The one final wrinkle that might affect these odds is removing the assumption of exactly four at bats per game, as brought up in point #3. Someone very well could get five at bats one day and three at bats the next, so how do we account for this variation accumulating over the course of the entire season? We can start by creating an empirical distribution of the number of at bats per game from the 195 “typical” players mentioned above. Since the distribution of the sum of two random variables is the convolution of their respective distributions, a season-long distribution would simply be the single-game distribution convolved with itself 59 times. If we call this season-long distribution \(S(n)\), the probability of at least one player hitting .400 is just a weighted sum over all possible values for the number of at bats:

\[P_{rand} = \sum_{n=0}^{\inf} S(n) P_{tot}(n)\]

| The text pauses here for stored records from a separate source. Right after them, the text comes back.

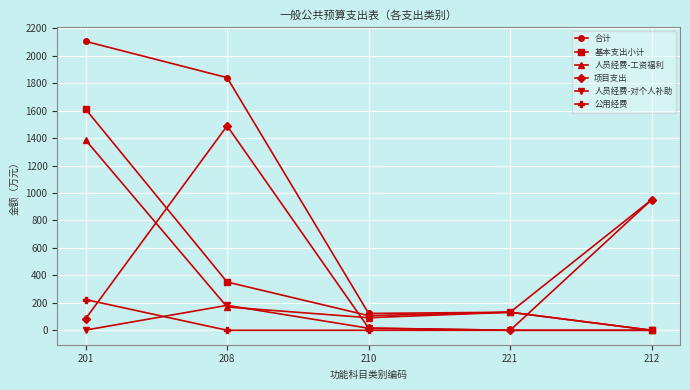

Where is the first local minimum for 人员经费-工资福利?

210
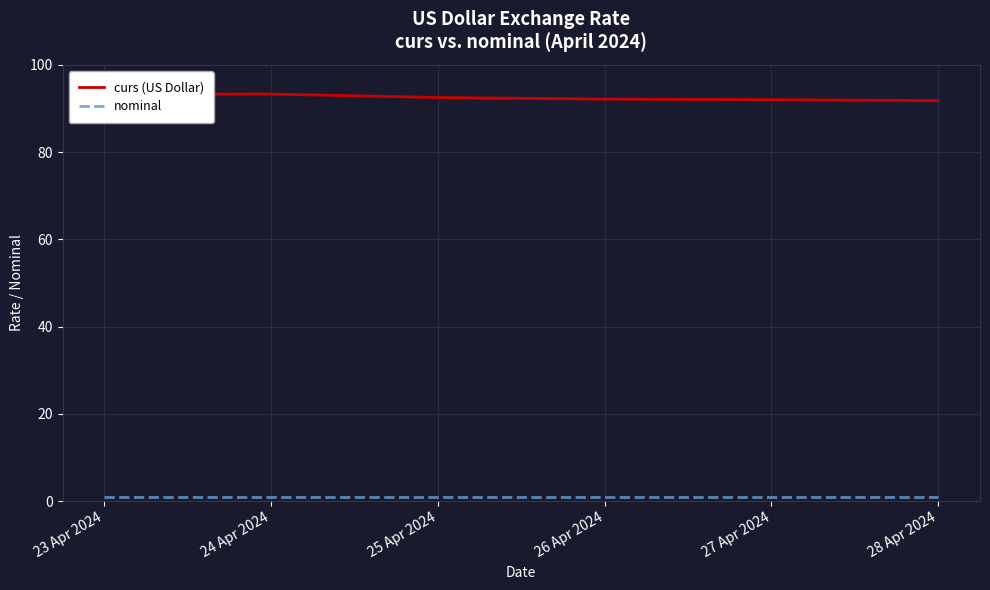

What is the maximum value shown in the chart?

93.3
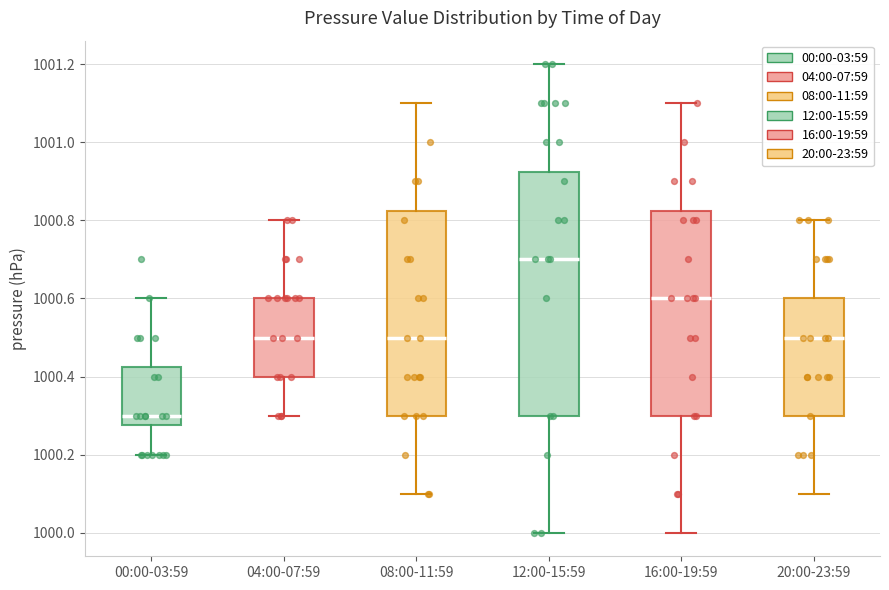

Comparing the boxes themselves (not the whiskers), which one is the tallest?

12:00-15:59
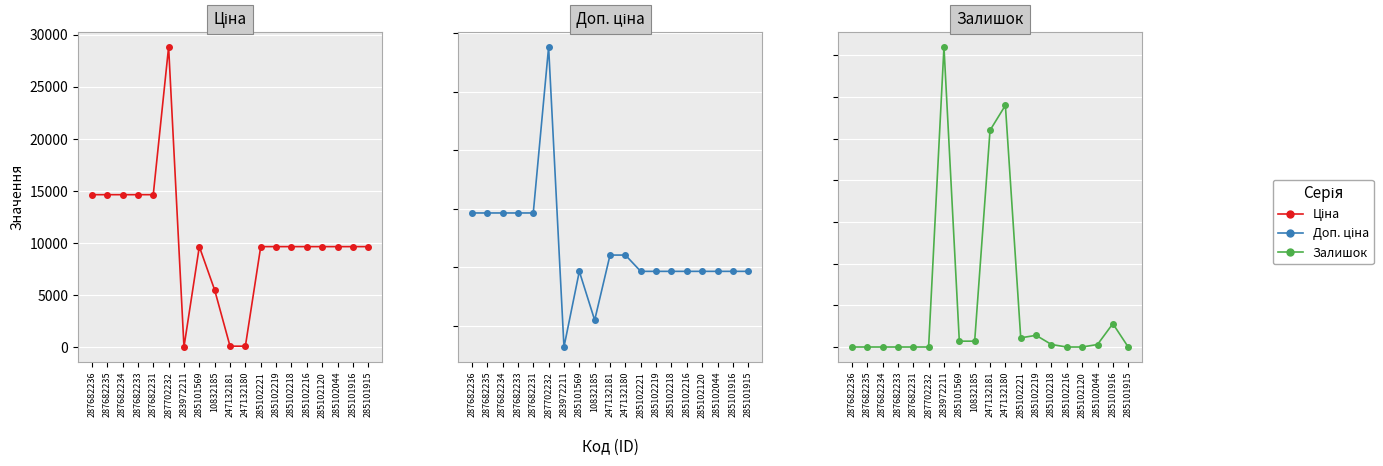

True or false: Залишок has a value of 290.0 at 247132180.

True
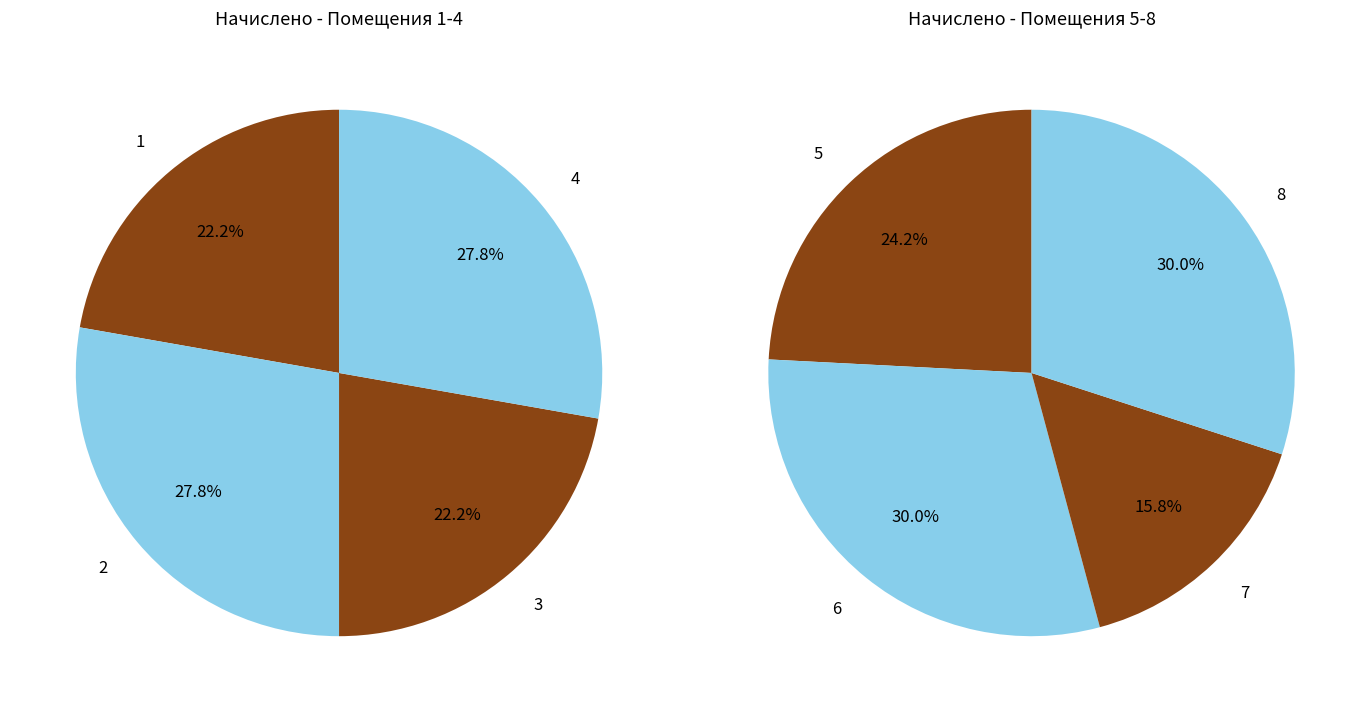

Is 3 the majority of the pie?

No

Ultimately, accounting for this only increases the probability to 4.4% when applied to the same 195 players as above (third column of the first table above), but it does affect things! I think the logic is that some players will wind up with fewer than 240 at bats over the course of the season, requiring fewer hits to reach .400 and making it easier to join the ranks of Rogers Hornsby, Shoeless Joe Jackson, and Ty Cobb. The red circles in the second figure illustrate a generic player’s probability of hitting .400 when accounting for the variance in at bats over a season, and as you can see, the difference is noticeable but miniscule. Even if we look up each player’s respective at bats per game distribution and use that to produce individualized \(S(n)\) functions, the probability of at least one player hitting .400 still sticks around 3.8%. The second table above lists the individual probabilities for every player in the league when we account for their respective at bats per game distribution.

Honestly, I hope it happens! I know some people are going to roll their eyes at it and say it doesn’t count, but look at the odds we just calculated. Even with the shortened season, even if someone barely misses the mark by a few points, it’s still a pretty tremendous feat. Maybe it will be forgotten sooner than most records, but it’ll be a fun piece of baseball ephemera, like Charles Radbourn’s 59 wins in a season, Red Barrett’s 58-pitch complete game, and Fernando Tatis’ two grand slams in the same inning. Baseball is full of weird anomalies, so I hope someone meets the mark, even if it does have an asterisk next to it.

The python code and data used to generate the values and figures above are available on my GitHub page.